Title: Residuum WC: 1000 Episode: Driven (7 x 01)
He is obsessed with the aftermath—the immediate aftermath. It’s the farthest possible thing from healthy. It’s the farthest possible thing from helpful. She has covered all possible ground without him. She has exhausted all possible leads, and the fact that he is home is all down to some bizarre set of circumstances they may well never understand. The immediate aftermath is nothing but blur of confusion, a pulsating wound, and no good can come of thinking about it. But he is obsessed.
She would have been in her dress when the call came in. She would have been butterfly nervous with the string quartet vamping beneath her window, with Lanie at the ready with powder, with a handkerchief, with anything she could possibly need in those first this-is-taking-a-little-longer-than-it-should moments. She’d have been pacing, her knuckles not quite white around fistfuls of tulle in the moment she broke the cycle, strode through the door to find his mother, to find Alexis, to ask if they’d heard anything.
She would have been in her dress at the scene. That’s not a hypothetical. There are photos, long lens and right up close. There is the gaudy blur of his mother’s dress high up in one corner, the bent red head of his daughter, there is her, in her dress, dominating the frame as smoke rises thick in the background. He slams the laptop on that. He is a coward. He looks away.
But still, he is obsessed. Where did the dress go? What became of the wedding car? Who stepped up beneath the flower-bedecked canopy his mother had gotten her way on to tell the guests the party was off? Or had anyone?
They’d known—she had known—within the hour that he’d been taken. Were there then-and-there interviews of every guest, every employee of ever vendor? Was there an Agatha Christie–worthy lockdown until the moment his complicity was discovered? Was there?
That is the moment his obsession ought to begin. When he, under his own power, despite the violence of the crash, walked up to some Lower East Side dumpster and dumped the payment that secured her next moment of anguish. Every cell in his body ought to be laser focused on recovering that memory and the memory of every second afterward. Every conscious thought and every unconscious grinding of his mental gears ought to be dedicated to giving her the explanation she deserves.
But he wonders where the dress went, if she was back to her two-day-old Willow Creek clothes or she pulled something from her honeymoon bag. He’s obsessed with when she would have given in and unpacked it, and part of him—so much of him—wants to believe she never did. So much of him wants to hear about the imitative magic of his photo up on the murder board. He wants to know which one she chose and scorn her if it’s not flattering enough, if it’s one that she took of him in bed all those months ago.
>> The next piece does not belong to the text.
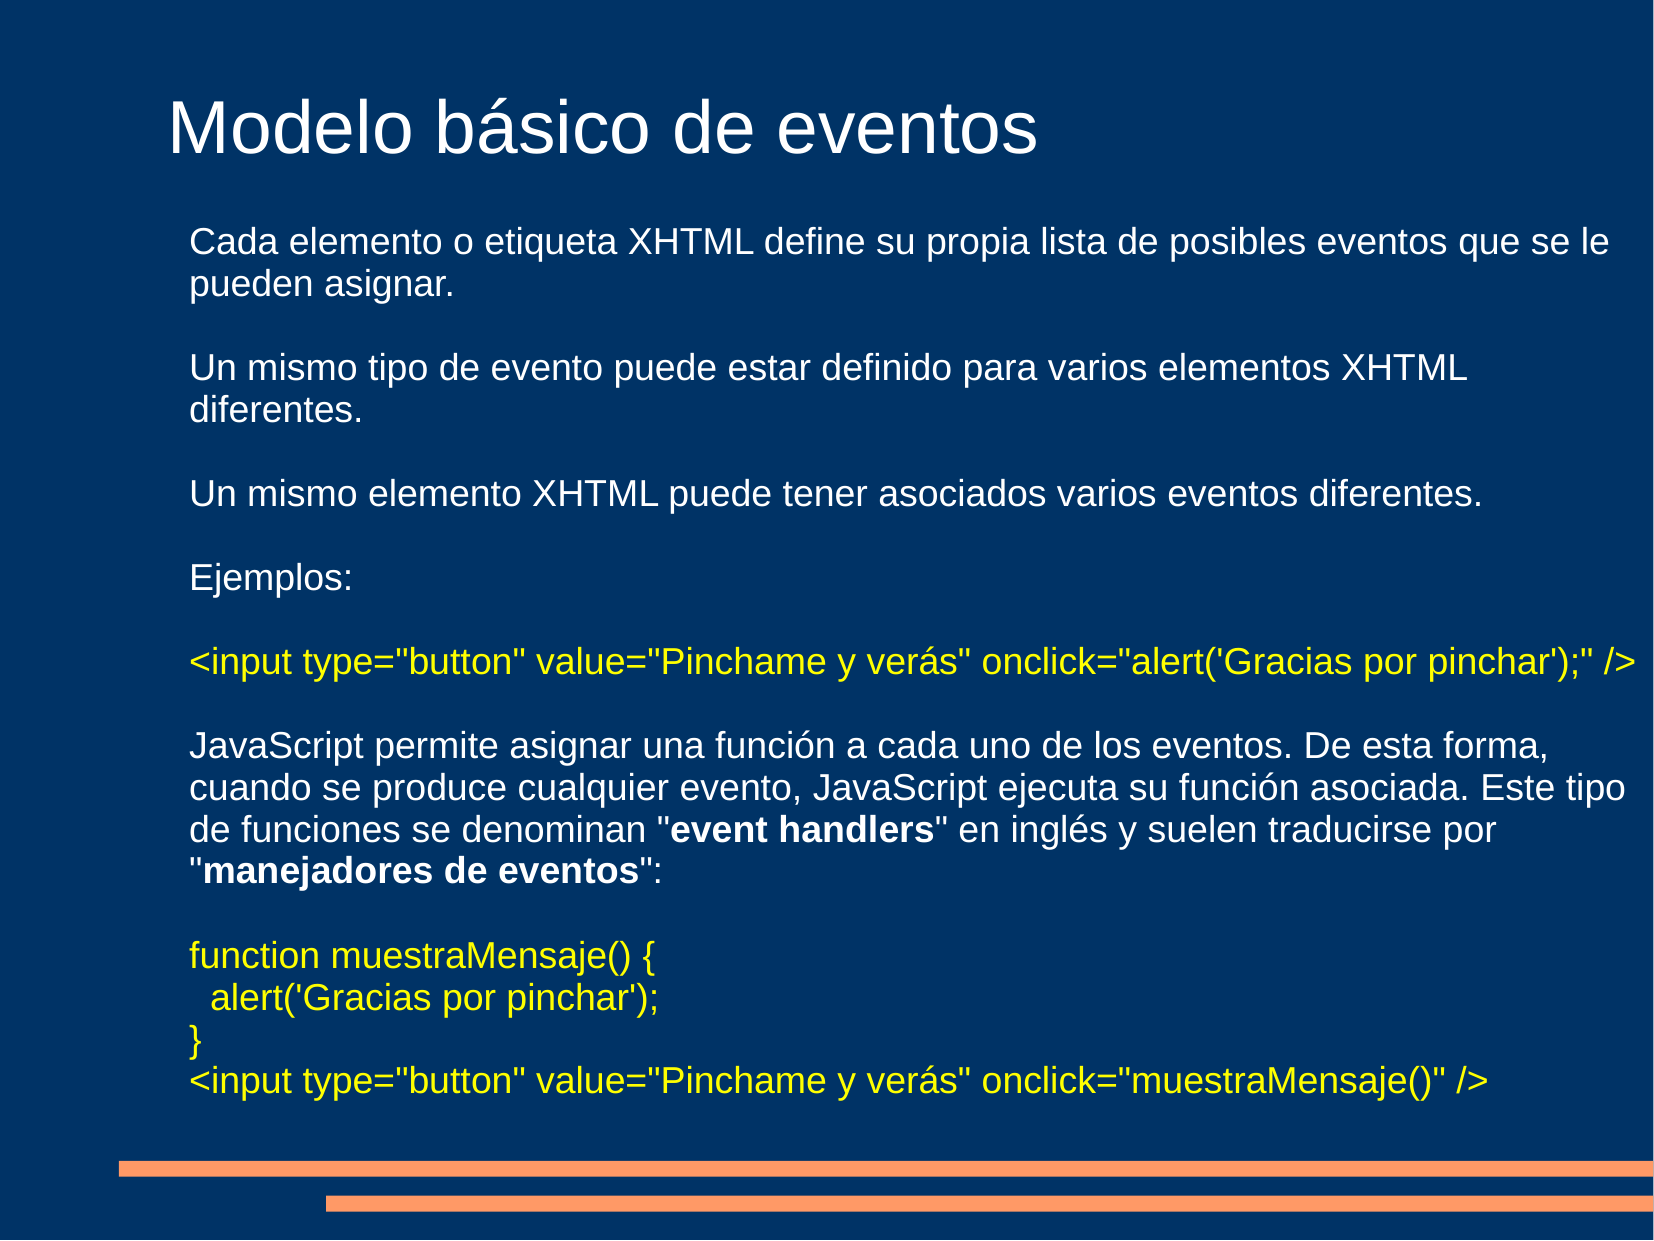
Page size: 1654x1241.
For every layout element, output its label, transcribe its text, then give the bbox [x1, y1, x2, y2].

He wonders how soon they started it, how quickly it filled up, if it was hard to make the marker bend to her will with her fancy wedding manicure. He has urgent concerns about the boys’ tuxes, Alexis’s tux, and whether they got their deposits back. His thoughts ping from that stretch of Long Island road to the house filled to the rafters with guests. They fly over land and water and city streets from the tiny village police department to their own precinct. He writes the most trivial, practical, expository scenes, over and over.
He wants to know. Every single thing, he wants to know, and there’s no one he can ask. His sick and twisted mind at least knows that. There is not a person on earth he can ask, and after the photos from the scene, he can’t face trawling through websites and newspaper clippings.
So he soldiers on. He tries to soldier on, racking his infuriatingly empty brain for the faintest blip of memory. He asks her questions about the investigation, and then he doesn’t. She’s answered every feeble question he could ever think to ask at this late date. She’s run into every single dead end, and there’s nothing to say about the months, the weeks, the days, the hours, the minutes since that call came in. She would have been in her dress.
He tries to move on. They try to move on. They work on the case. They push pieces of paper around, literally and metaphorically, but there’s little to nothing they can do. So they move on. They eat and sleep together. They sip wine. They cook.
They’re cooking the night the dam breaks.
“What’s this?” He’s been rooting around in the utensil drawer looking for the half-melted spatula that’s critical to his risotto technique. He comes up with something silver, unfamiliar, purpose unknown. “Kate?”
The color has drained from her face. She is stock still, frozen in the act of folding a napkin to set at his place at the counter. She is stricken and he is silent. He’s made a mistake. He makes them by the dozen. He asks stupid questions, out-of-date questions, two-months-ago questions all the time. He calls attention to the blank expanse running through their lives a hundred times a day. He’s made a mistake.
“Wedding gift.” It comes out barely above a whisper. “Someone. I don’t know. We sent them back. Martha.” Her voice catches in her throat. “Martha took care of it. But I kept . . .” Her knuckles are white as she twists the cloth napkin. “I opened one. I kept it.”
“Kate.” He wraps his arms around her. “Tell me.” He buries a sob in her hair. “Can you—do you want to tell me?”
“I want to.” She holds on to him. Her fingernails dig into his sides. “I don’t know how.”
A/N: The lack of morphousness in a wedding that didn’t happen is CONSIDERABLE.